▸ Request:
Please write out the rows below, from the first line through the line that contains "Wir sind der", and include that line.

————————

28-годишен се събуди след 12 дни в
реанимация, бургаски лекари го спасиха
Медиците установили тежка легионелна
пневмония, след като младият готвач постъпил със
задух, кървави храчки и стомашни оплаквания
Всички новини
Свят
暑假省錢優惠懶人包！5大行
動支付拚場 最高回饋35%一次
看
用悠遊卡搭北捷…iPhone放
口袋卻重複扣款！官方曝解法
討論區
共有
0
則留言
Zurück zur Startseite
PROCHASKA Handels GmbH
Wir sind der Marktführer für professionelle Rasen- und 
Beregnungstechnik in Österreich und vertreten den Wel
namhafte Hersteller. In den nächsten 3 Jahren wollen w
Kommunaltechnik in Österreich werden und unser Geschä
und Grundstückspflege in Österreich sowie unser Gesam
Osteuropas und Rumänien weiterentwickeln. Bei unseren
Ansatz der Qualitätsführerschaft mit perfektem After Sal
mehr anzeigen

————————

▸ Exercise output:
28-годишен се събуди след 12 дни в
реанимация, бургаски лекари го спасиха
Медиците установили тежка легионелна
пневмония, след като младият готвач постъпил със
задух, кървави храчки и стомашни оплаквания
Всички новини
Свят
暑假省錢優惠懶人包！5大行
動支付拚場 最高回饋35%一次
看
用悠遊卡搭北捷…iPhone放
口袋卻重複扣款！官方曝解法
討論區
共有
0
則留言
Zurück zur Startseite
PROCHASKA Handels GmbH
Wir sind der Marktführer für professionelle Rasen- und 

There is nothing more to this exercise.